> Estratto del documento:
Molti esponenti politici stanno chiedendo ai professionisti della comunicazione un po’ di silenzio, per quanto riguarda l’esposizione di massa a notizie, spesso, errate o non ancoraa confermate. Oggi, si parla di “infodemia”, ovvero quella quantitià di informazioni che, se da una parte stimola il nostro interesse a comprendere, dall’altra non siamo certi dei contenuti, rischiando, dopo un anno di dubbi e paure, disturbi da stress post-traumatico: senso pervasivo di solitudine, disperazione e depressione.

Voci del dataset:
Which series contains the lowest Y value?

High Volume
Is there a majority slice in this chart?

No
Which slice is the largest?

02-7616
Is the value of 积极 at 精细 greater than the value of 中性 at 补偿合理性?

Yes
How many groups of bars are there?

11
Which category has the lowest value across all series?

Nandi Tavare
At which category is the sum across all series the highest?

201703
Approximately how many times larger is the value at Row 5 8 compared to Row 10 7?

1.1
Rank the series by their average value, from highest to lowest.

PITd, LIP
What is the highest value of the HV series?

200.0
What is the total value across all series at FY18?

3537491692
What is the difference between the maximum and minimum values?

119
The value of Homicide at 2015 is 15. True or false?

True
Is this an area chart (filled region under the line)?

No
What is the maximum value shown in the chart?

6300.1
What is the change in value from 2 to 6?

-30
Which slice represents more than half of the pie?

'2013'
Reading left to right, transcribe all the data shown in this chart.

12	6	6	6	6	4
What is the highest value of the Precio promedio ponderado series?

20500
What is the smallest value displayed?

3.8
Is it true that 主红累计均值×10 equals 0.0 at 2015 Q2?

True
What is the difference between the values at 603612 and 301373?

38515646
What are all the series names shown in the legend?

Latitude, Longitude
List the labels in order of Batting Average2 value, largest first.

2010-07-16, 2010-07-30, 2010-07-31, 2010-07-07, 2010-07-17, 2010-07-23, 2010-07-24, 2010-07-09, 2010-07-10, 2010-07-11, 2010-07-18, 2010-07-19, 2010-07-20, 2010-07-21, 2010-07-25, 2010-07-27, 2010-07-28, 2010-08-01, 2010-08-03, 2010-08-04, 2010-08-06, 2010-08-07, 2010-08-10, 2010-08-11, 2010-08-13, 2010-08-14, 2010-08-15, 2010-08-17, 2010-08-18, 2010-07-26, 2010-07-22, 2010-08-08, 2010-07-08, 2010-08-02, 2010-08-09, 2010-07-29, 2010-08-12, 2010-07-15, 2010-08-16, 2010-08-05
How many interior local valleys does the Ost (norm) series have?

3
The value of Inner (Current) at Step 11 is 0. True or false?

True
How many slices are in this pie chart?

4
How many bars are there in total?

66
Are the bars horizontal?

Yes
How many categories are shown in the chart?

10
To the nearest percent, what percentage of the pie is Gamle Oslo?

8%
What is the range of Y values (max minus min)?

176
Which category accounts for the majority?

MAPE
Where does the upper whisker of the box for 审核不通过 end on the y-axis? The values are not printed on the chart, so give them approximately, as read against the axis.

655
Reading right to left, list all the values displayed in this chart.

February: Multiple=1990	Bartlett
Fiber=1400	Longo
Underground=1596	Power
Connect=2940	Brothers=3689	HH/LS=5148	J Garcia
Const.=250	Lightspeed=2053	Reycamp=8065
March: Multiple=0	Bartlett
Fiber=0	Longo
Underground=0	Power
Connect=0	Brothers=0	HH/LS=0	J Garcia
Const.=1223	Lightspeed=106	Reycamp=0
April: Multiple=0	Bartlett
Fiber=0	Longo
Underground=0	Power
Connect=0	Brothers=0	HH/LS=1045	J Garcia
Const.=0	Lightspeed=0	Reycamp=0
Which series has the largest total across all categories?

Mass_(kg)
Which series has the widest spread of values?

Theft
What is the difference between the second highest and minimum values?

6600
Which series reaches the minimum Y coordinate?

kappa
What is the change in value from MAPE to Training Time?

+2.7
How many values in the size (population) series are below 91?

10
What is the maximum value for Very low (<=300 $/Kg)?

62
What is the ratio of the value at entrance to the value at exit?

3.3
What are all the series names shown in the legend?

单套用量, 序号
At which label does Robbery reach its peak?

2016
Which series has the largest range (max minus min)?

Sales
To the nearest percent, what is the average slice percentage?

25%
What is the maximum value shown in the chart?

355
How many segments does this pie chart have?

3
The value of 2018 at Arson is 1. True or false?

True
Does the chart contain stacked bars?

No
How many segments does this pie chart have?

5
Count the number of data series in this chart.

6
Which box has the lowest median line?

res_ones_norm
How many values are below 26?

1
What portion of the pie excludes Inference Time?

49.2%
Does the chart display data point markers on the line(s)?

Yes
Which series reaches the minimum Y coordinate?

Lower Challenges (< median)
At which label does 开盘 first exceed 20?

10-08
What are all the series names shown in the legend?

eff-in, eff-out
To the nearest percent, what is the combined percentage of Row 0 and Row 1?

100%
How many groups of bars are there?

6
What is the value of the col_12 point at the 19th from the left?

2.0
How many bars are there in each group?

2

> Compiti:
1. Nel testo sull'infodemia, che cosa si rischia dopo un anno di dubbi e paure?
2. Prosegui il testo sull'infodemia a partire dalla sua ultima frase.
L'elenco è materiale a parte e non fa parte del testo.

> Le tue risposte:
1. Disturbi da stress post-traumatico: senso pervasivo di solitudine, disperazione e depressione.

2.
I format televisivi, le testate giornalistiche e i programmi radiofonici hanno lo scopo di aumentare gli ascolti, ma non inficiando sul nostro equilibrio mentale, con uno stile comunicativo “sensazionalistico”. Una nota è da dedicare al linguaggio, con il quale si comunica il presente e il futuro di quello che stiamo gestendo, senza sapere se in modo corretto: ognugno di noi è “vittima” di uno Stato che sta manipolando una situazione a elevato rischio su una serie di settori, dalla psicologia, come appena citato, all’economia, non meno importante, ma secondaria: se l’individuo non è in salute, non riesce a fornire una prestazione nel lavoro e viene licenziato.
Coloro che si occupano di comunicazione si ricordino dell’enorme ruolo in cui si trovano protagonisti: le parole sono più pericolose del virus. Esagerazione? Forse, ma non di molto.